Elizabeth Belois is a Cary based artist and educator with an MA in Art Education. Largely self-taught, she works in acrylics and a variety of drawing media. Her current collection, Where Silence Blooms, explores the theme of embodiment in relation to identity and how one’s physical body, somatic sensations, and autonomy of choice take up space. The series brings together contemporary floral abstraction on canvas with mixed-media portraiture on paper, each piece being a practice in processing trauma and body image through intuitive mark-making.
Each piece begins with stamped linocut patterns that form textured grounds, functioning as quiet imprints of lived experience. I allow them to remain visible, embracing the irregular prints, just as how bodies and lived experiences are imperfect.
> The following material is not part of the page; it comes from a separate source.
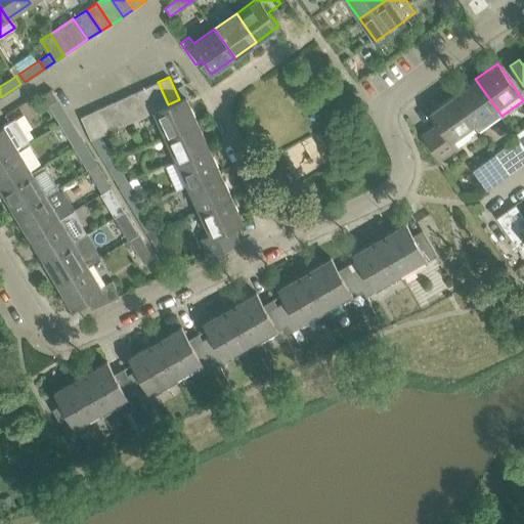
[(475,79),(453,95),(474,124),(479,130),(499,116),(500,117),(501,116),(475,79)]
Negative space is central to the work. Florals are shaped through absence, light emerging from color. This openness creates breathing room within the compositions; space for me and the viewer alike to take pause and reflect. The lace-like blooms suggest protection without rigidity, reflecting a shift from bracing to softening, a transition felt within the body and often engaged through somatic trauma work. In the portrait works, figures emerge gently from these layered fields. Edges around their flower crowns blur, forms lighten, and space replaces containment.
By prioritizing openness and calm, I aim to create art that is breathed with by its owner; to invite viewers into their own experience of pause, softness, and quiet presence.